Navidad es emblema del consumismo,
estandarte del capitalismo. La hemos convertido de una celebración
pagana que adoraba al SUN (sol), a una que celebra al SON (hijo). Ha
de ser la fecha en la que más desperdiciamos energía, dinero,
comida.
Según la FAO (el Organismo que se
encarga de la Alimentación y la Agricultura en Naciones Unidas) el
mundo desperdicia al año más de un
tercio de la producción agrícola, que se tira a la basura sin
llegar a consumirse (léase bien, hablamos sólo de los alimentos que
no llegan a cocinarse). Sólo en Estados Unidos casi el cincuenta por
ciento de los alimentos van a parar a los botaderos. Mientras, el
hambre constituye el mayor riesgo de salud en el mundo y por su causa
cada 15 segundos muere un niño.
Podemos
aprovechar los alimentos incluso más allá de lo que comemos.

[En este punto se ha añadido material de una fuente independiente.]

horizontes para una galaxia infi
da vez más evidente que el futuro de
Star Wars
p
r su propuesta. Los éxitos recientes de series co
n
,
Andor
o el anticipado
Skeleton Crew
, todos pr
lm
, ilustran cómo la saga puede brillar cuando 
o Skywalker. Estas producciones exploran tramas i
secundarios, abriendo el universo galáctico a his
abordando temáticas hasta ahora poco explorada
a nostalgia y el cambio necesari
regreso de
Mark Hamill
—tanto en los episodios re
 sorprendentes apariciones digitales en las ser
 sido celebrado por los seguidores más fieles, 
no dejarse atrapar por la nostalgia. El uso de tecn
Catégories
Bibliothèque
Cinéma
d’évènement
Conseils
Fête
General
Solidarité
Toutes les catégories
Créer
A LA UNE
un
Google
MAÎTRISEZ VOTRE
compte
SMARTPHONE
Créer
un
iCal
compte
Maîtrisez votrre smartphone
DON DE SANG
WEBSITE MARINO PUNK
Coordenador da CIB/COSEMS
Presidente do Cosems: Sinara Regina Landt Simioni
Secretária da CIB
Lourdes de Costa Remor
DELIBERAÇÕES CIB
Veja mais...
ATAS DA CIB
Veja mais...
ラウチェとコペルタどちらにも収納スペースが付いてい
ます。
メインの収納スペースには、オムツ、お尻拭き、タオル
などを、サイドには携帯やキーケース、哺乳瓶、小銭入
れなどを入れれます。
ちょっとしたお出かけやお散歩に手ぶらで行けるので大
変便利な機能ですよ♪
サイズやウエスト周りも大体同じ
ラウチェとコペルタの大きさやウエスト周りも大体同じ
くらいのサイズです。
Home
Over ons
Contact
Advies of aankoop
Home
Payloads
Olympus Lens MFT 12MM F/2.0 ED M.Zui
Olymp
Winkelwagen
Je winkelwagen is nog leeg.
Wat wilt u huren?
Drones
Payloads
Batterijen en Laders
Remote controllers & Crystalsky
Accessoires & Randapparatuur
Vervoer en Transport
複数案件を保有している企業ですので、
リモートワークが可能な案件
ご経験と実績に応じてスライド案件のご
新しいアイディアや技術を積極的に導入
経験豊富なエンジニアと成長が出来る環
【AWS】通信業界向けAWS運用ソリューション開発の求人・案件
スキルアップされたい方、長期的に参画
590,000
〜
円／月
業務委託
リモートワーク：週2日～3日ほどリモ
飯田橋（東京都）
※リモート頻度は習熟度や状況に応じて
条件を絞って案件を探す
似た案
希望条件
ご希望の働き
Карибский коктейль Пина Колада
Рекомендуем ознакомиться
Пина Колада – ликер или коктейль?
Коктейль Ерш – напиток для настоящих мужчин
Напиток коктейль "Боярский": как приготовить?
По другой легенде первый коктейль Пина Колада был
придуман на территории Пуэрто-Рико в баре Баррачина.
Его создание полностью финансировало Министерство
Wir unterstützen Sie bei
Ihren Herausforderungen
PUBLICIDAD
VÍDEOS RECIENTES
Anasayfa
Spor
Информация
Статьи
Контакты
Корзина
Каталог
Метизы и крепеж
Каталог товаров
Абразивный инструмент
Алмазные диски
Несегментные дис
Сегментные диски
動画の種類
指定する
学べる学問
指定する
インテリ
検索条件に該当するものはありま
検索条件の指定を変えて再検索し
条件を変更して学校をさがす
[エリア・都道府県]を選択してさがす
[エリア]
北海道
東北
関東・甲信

Los
residuos orgánicos (conchas, cáscaras, papel) se deben reusar en la
producción casera y colectiva del abono que enriquezca la tierra que
nos sostiene.
La
abundancia que amasamos para diciembre en Occidente de alguna manera
debería ser planificada y no constituir una política individual,
sino de Estado, en la que la educación y la comunicación sean
determinantes en reducir el consumo y reutilizar aquello que se salió
de nuestro menú.
El
desprecio por lo que llevamos a la boca contradice los índices de
sobrepeso y obesidad que se incrementan en Venezuela y el mundo, una
pandemia que arrastra sobre sus hombros las principales causas de
muerte entre la población contemporánea, otro gran problema de
salud pública.
Al
final, la supuesta contradicción entre famélicos y obesos en el
mundo no es sino expresión de los hilos que lo mueven, interesados
en la enfermedad y sus posibles “remedios”. Así, encontramos que
quien te vende comida de plástico, también te oferta la pastillita
para que adelgaces, porque la acumulación parece ser un problema que
resuelve una consigo misma, o milagro mediante.